Information supplied:

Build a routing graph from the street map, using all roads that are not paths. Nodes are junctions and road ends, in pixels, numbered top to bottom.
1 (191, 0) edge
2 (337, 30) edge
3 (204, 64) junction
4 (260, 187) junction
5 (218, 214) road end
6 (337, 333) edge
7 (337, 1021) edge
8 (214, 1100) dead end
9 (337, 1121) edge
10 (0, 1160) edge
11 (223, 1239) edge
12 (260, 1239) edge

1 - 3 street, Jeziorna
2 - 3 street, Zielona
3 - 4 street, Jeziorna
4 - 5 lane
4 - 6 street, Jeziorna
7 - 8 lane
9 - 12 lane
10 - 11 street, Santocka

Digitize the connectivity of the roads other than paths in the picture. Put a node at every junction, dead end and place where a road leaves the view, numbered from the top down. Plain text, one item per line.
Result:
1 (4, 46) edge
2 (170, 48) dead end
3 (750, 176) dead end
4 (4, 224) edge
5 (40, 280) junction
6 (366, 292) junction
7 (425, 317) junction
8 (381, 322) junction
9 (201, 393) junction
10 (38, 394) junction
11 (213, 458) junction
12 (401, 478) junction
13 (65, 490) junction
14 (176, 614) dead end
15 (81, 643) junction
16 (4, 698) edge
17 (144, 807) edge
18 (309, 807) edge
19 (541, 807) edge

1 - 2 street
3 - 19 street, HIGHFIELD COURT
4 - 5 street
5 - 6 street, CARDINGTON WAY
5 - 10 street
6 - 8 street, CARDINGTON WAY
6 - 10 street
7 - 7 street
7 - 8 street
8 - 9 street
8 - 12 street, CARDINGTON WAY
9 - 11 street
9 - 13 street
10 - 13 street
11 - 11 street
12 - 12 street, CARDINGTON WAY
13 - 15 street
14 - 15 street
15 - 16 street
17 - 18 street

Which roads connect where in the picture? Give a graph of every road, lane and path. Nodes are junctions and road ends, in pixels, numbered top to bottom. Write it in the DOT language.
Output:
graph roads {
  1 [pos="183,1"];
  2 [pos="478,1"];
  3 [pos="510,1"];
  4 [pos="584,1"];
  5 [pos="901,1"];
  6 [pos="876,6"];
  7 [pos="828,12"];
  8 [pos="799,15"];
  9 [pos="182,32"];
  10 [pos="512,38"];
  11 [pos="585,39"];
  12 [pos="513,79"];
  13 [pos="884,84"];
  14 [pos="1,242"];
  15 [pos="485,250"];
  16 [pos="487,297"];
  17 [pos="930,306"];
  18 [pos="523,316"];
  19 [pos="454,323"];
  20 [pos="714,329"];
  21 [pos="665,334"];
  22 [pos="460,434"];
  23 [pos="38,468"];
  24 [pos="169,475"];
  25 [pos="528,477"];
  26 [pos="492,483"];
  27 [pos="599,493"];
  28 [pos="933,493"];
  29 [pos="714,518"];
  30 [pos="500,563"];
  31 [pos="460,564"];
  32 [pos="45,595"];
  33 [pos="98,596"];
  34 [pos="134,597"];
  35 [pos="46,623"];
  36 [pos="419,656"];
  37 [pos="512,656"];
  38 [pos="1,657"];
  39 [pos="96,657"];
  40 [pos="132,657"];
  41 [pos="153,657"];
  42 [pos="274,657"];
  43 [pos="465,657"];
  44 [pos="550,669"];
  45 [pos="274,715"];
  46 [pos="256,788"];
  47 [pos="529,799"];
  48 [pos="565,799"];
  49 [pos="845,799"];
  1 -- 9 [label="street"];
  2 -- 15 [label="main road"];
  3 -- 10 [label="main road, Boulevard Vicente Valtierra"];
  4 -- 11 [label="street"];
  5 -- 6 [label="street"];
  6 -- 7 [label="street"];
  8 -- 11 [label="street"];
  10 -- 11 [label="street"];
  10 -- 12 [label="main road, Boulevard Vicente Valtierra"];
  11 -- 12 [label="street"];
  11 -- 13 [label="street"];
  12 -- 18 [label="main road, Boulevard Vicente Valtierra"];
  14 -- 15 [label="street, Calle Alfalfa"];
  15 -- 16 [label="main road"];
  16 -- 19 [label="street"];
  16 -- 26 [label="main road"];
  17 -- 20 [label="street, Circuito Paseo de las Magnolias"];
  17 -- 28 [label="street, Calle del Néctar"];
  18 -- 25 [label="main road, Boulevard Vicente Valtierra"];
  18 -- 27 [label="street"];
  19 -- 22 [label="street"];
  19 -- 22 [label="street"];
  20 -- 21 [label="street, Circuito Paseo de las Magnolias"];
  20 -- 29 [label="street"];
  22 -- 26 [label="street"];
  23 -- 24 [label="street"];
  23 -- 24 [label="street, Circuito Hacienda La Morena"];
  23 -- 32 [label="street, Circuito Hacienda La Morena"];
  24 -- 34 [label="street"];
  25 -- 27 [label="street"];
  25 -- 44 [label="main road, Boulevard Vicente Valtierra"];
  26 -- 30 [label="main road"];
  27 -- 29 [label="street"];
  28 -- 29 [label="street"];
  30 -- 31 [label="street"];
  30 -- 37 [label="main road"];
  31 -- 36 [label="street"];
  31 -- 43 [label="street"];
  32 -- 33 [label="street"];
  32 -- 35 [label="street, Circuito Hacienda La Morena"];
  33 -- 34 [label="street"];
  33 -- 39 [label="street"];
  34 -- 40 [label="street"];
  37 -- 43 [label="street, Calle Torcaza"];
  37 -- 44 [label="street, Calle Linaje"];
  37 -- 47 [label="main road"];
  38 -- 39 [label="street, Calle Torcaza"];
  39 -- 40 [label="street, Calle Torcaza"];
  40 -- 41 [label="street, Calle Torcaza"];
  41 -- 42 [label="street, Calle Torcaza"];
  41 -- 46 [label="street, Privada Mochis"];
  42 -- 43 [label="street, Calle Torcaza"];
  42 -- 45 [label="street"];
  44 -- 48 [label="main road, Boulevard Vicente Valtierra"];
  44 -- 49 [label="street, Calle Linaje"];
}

...

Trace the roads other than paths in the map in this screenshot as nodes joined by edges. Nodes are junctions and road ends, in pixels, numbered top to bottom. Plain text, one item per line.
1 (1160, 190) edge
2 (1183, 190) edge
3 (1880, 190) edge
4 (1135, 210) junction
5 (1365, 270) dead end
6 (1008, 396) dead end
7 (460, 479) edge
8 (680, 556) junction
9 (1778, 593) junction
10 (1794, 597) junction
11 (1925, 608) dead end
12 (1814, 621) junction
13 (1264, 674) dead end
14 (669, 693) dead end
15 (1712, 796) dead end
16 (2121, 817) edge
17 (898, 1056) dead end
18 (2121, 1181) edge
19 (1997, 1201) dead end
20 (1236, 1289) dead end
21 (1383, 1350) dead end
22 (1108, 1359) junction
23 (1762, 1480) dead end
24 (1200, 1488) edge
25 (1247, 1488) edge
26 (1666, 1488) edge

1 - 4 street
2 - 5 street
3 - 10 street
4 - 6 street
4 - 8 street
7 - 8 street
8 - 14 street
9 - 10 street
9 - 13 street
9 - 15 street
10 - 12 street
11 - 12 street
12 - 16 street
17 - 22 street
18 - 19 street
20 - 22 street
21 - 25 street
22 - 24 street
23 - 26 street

What needs to be done:
Could you say how many lines in the data above contain "every"? Reply with the number alone.

Task answer:
2